**Objetivo da tarefa**
Transcreva na íntegra, sem qualquer alteração, a notícia abaixo sobre as aulas de português para crianças ucranianas em Odivelas.

**Excerto selecionado**
——————————

Entre a "curiosidade" e a "resistência". Crianças ucranianas aprenderam português em Odivelas

Cerca de 25 jovens que fugiram da guerra na Ucrânia, com idades entre 6 e os 15 anos, aprendem português desde julho na Escola Básica D. Dinis.

Na véspera do arranque do ano letivo nas escolas de Odivelas, um grupo de jovens ucranianos teve quinta-feira a sua última aula de Português, em que tiveram de desenhar e descrever o regresso às aulas.

Duas alunas mostram um talento natural para o desenho, com um traço inspirado na banda desenhada, e, na fila da frente, um rapaz tenta conjugar os verbos em português, mas, com a ajuda da professora, Iolanda Fernandes, o jovem vira-se para o amigo e diz com um sorriso: "Ele está a brincar comigo."

Depois de fugirem da guerra e serem acolhidos em Portugal com as famílias, cerca de 25 jovens da Ucrânia começaram a aprender português, na Escola Básica D. Dinis, em julho, e voltaram a estas aulas na primeira quinzena de setembro, sendo que o último dia de aulas conta apenas com oito jovens a estudarem uma língua que desconheciam.

——————————

**Dados registados**
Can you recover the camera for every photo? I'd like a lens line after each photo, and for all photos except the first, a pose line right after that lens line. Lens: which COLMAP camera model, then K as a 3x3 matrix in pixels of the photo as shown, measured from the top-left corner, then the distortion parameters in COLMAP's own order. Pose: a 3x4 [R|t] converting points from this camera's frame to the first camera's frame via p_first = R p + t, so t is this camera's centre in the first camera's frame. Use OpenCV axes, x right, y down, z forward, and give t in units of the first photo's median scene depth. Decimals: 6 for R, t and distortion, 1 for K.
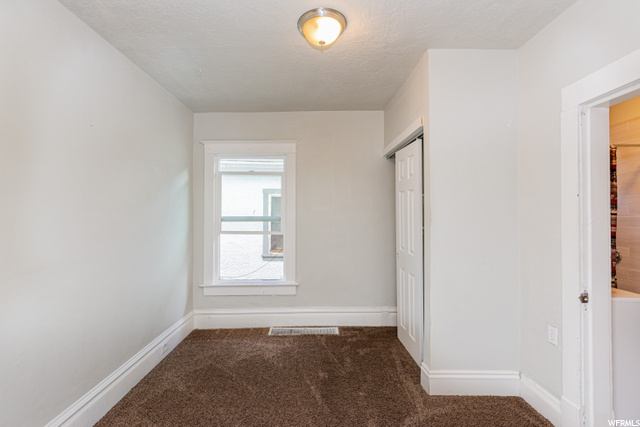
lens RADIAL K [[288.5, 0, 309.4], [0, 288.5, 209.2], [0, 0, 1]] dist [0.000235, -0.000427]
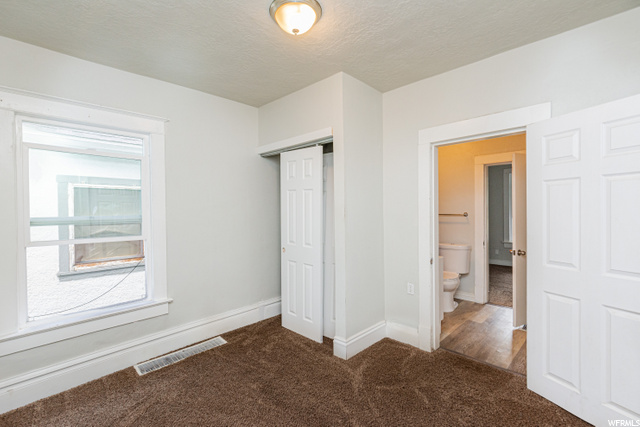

——————————

**Resposta esperada**
Entre a "curiosidade" e a "resistência". Crianças ucranianas aprenderam português em Odivelas

Cerca de 25 jovens que fugiram da guerra na Ucrânia, com idades entre 6 e os 15 anos, aprendem português desde julho na Escola Básica D. Dinis.

Na véspera do arranque do ano letivo nas escolas de Odivelas, um grupo de jovens ucranianos teve quinta-feira a sua última aula de Português, em que tiveram de desenhar e descrever o regresso às aulas.

Duas alunas mostram um talento natural para o desenho, com um traço inspirado na banda desenhada, e, na fila da frente, um rapaz tenta conjugar os verbos em português, mas, com a ajuda da professora, Iolanda Fernandes, o jovem vira-se para o amigo e diz com um sorriso: "Ele está a brincar comigo."

Depois de fugirem da guerra e serem acolhidos em Portugal com as famílias, cerca de 25 jovens da Ucrânia começaram a aprender português, na Escola Básica D. Dinis, em julho, e voltaram a estas aulas na primeira quinzena de setembro, sendo que o último dia de aulas conta apenas com oito jovens a estudarem uma língua que desconheciam.